In February 2020, Turkey re-opened those European borders. Within days, tens of thousands sought to enter Greece, not only via the sea routes to Aegean islands including Lesbos, but in the Evros river region in the country’s north-east.
Trying to impose order on the sudden chaos at Greece’s frontier crossings, the EU beefed up its Frontex border force and gave Athens €700 million. Ursula von der Leyen described Greece as Europe’s “shield”, with the implication – judged controversial by some – that the continent needed defending.
Since then, Greece has built a formidable steel wall along the part of its north-eastern land border – set to be tripled in length to 120km later this year. It also enforces “pushback”, at Evros and in its territorial waters, with the Coast Guard returning migrants’ small boats to Turkish-controlled waters. In July, however, the European Court of Human Rights ruled that the policy violated the European Convention on Human Rights, although Athens has long argued that Turkey is a “safe third country”.
Working in local refugee camps with the Greek Council for Refugees, Oxfam reports that since 2015 more than one million migrants and refugees have entered or passed through Greece, “fleeing war, persecution, natural disaster and poverty”.
So far this year more than 150,000 attempts to enter Greece have been averted, according to Greece’s Minister of Migration and Asylum. In August alone, 50,000 tried. A fortnight ago, 22 people drowned in heavy seas near the islands of Kythera and Lesbos when two migrant boats sank; 80 were rescued.
With Athens-Ankara relations worsening, there are concerns that Turkey will withdraw its cooperation and, as in 2020, simply re-open its borders. Russian ally Belarus similarly weaponised migrants last year. As thousands amassed on the Polish border, Aleksandr Lukashenko was accused of an act of hybrid war.
Almost 36,000 migrants have crossed the Channel and made it to Britain so far this year, according to Migration Watch, up from 299 in 2018. More than 2,100 Albanians arrived in small boats between January and June, with many claiming asylum. Yet with British Airways offering holidays to Albania, even the most cynical of lawyers pleading the human rights’ cause should be able to admit the country is hardly the hotbed of war and persecution.

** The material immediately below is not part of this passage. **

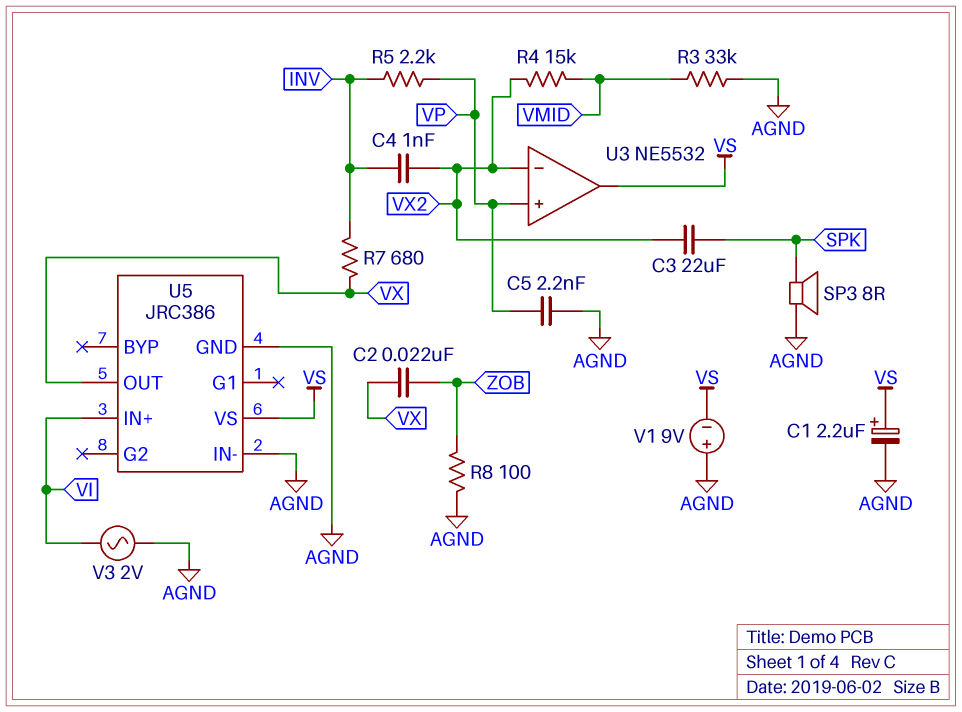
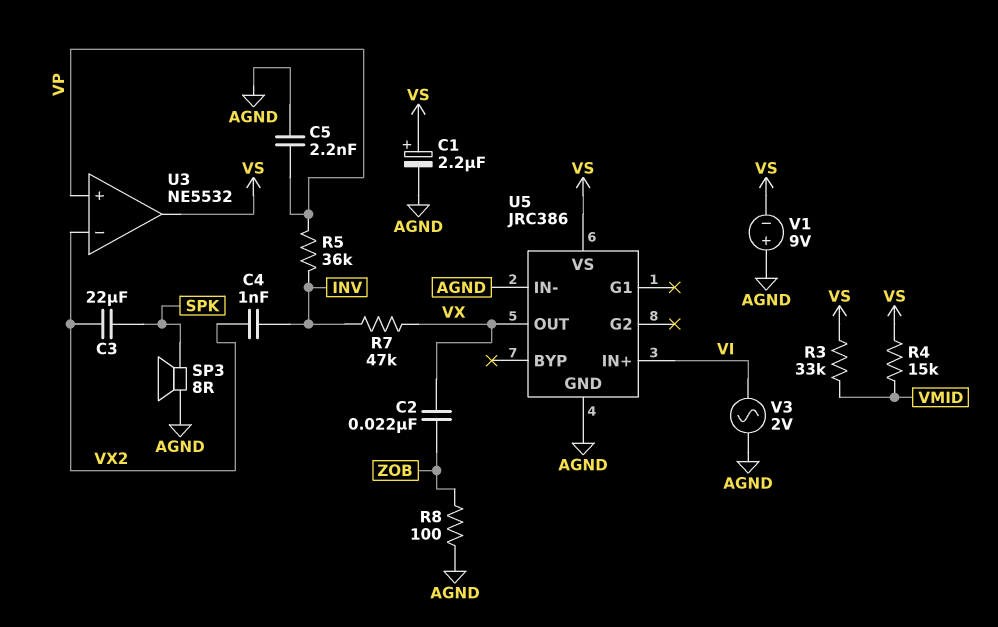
R3: 33k (AGND, VMID) -> 33k (VMID, VS)
R4: 15k (VMID, VX2) -> 15k (VMID, VS)
R5: 2.2k (INV, VP) -> 36k (INV, VP)
R7: 680 (INV, VX) -> 47k (INV, VX)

Blatant mickey-taking and gaming the asylum system have given human rights a bad name. It also gets in the way of the rational debate needed to address the most intractable problem facing the UK and the EU: uncontrolled illegal migration and the criminality surrounding it.
Seen from the perspective of Greece, however, Britain’s regular meltdowns over migrant numbers seem baffling – and the Rwanda “solution” anything but. If we in the UK want to defend our borders, we must do all we can to work with EU countries like Greece to defend theirs.